▶ _Supplied entries_
# # # # # # #

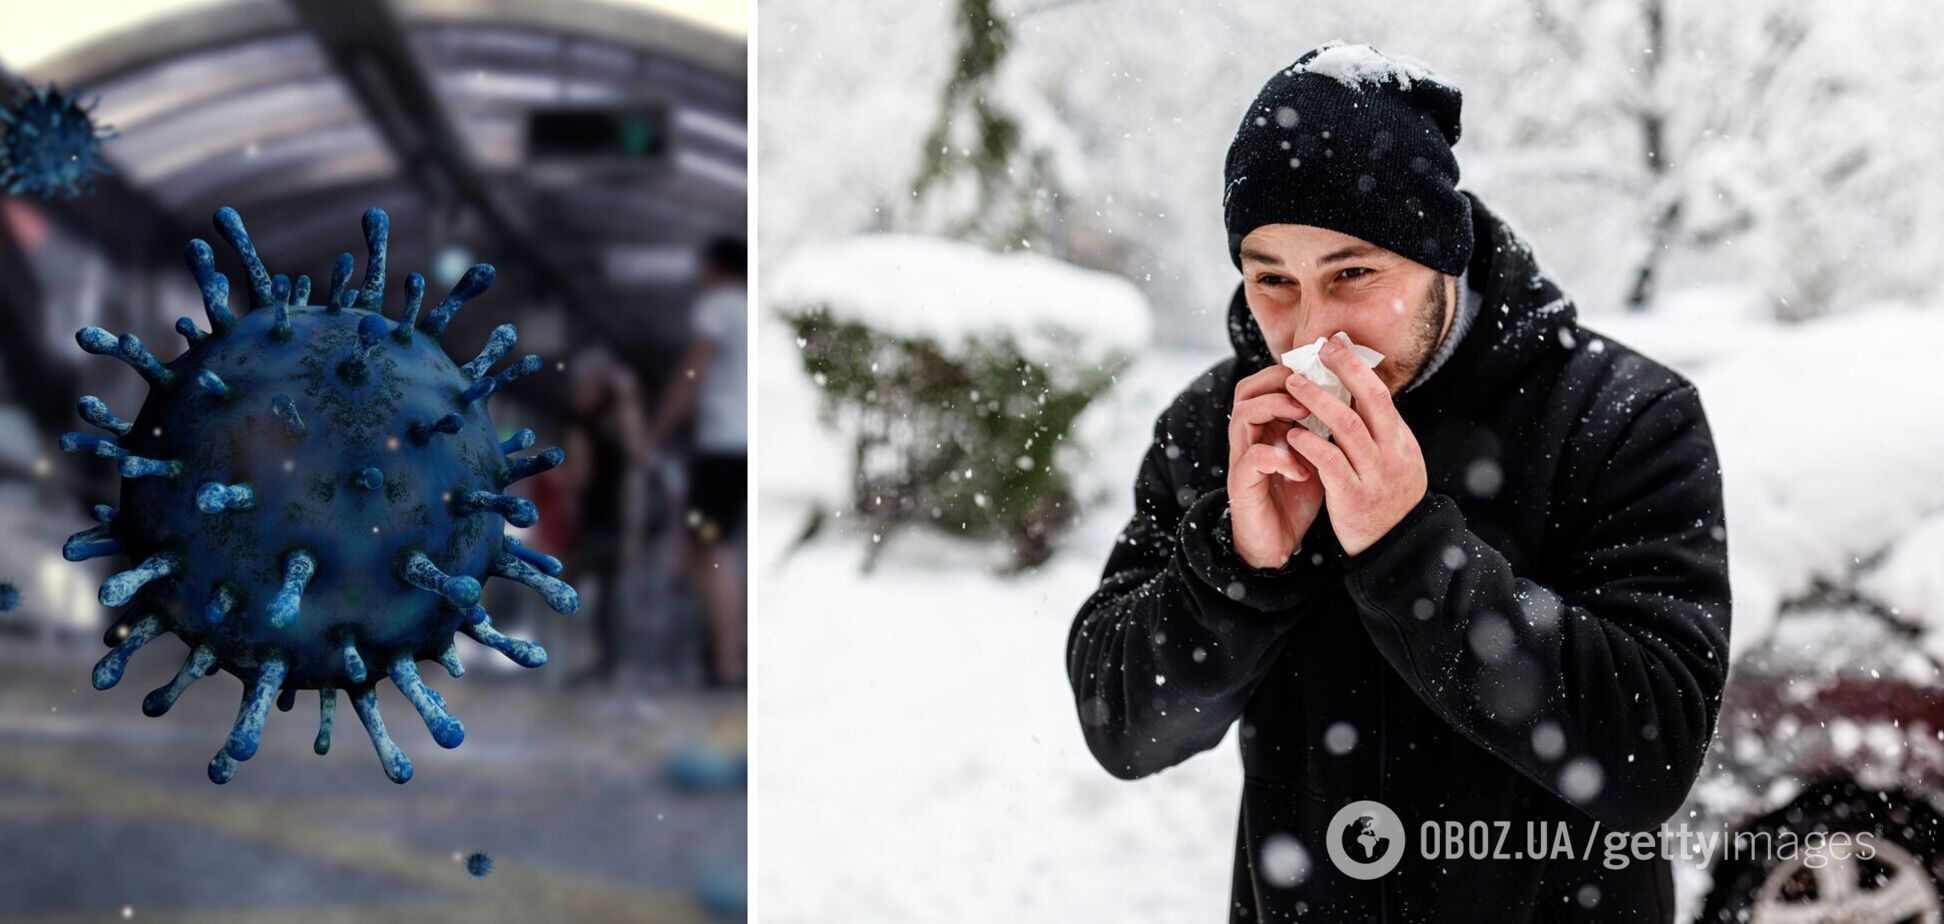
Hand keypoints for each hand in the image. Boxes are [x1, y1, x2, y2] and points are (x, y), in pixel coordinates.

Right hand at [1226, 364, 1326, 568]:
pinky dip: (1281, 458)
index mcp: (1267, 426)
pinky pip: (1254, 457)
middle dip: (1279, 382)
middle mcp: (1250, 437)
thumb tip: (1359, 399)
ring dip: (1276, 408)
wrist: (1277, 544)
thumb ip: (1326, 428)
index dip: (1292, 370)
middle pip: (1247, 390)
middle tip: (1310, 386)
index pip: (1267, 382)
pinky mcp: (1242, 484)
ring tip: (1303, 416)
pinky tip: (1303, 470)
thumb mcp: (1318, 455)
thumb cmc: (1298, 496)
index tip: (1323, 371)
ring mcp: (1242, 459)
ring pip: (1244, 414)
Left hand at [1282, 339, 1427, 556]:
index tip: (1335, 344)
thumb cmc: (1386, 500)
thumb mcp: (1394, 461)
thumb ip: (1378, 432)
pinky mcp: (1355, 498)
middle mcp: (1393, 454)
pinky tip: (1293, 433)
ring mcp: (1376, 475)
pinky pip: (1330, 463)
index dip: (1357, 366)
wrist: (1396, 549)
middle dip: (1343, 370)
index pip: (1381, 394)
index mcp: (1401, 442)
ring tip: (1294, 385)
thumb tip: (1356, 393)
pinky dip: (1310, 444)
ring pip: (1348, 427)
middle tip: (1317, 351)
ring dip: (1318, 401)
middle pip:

# # # # # # #

▶ _Exercise instructions_
Leave the pictures aside and output each entry exactly as it stands.

▶ _Exercise output_
Hand keypoints for each hand in the image. Boxes are [x1, y1, x2, y2] and points are (x, y), in pixel coordinates.

Right hand at [1226, 364, 1326, 568]:
pinky dip: (1281, 458)
index mcp: (1267, 426)
pinky pip: (1254, 457)
middle dip: (1279, 382)
middle mcp: (1250, 437)
thumb tip: (1359, 399)
ring dip: (1276, 408)
wrist: (1277, 544)
thumb ip: (1326, 428)
index dip: (1292, 370)
middle pip: (1247, 390)
middle tip: (1310, 386)
index pip: (1267, 382)
pinky mcp: (1242, 484)
ring tip: (1303, 416)
pinky tip: (1303, 470)
thumb mcp: (1318, 455)
thumb cmc: (1298, 496)
index tip: (1323, 371)
ring mcp: (1242, 459)
ring pip: (1244, 414)
Left hand at [1282, 339, 1427, 556]:
index tip: (1335, 344)
thumb cmc: (1386, 500)
thumb mcp: (1394, 461)
thumb ip: (1378, 432)
pinky mcp: (1355, 498)
middle mcp: (1393, 454)
pinky tip: (1293, 433)
ring mcp: (1376, 475)
pinky pip: (1330, 463)
index dip: (1357, 366)
wrist: (1396, 549)
middle dip: (1343, 370)
index pip: (1381, 394)
index mcp: (1401, 442)
ring tip: (1294, 385)
thumb tip: (1356, 393)
pinky dip: (1310, 444)
ring pip: (1348, 427)
middle tip: (1317, 351)
ring dip: (1318, 401)
middle pip:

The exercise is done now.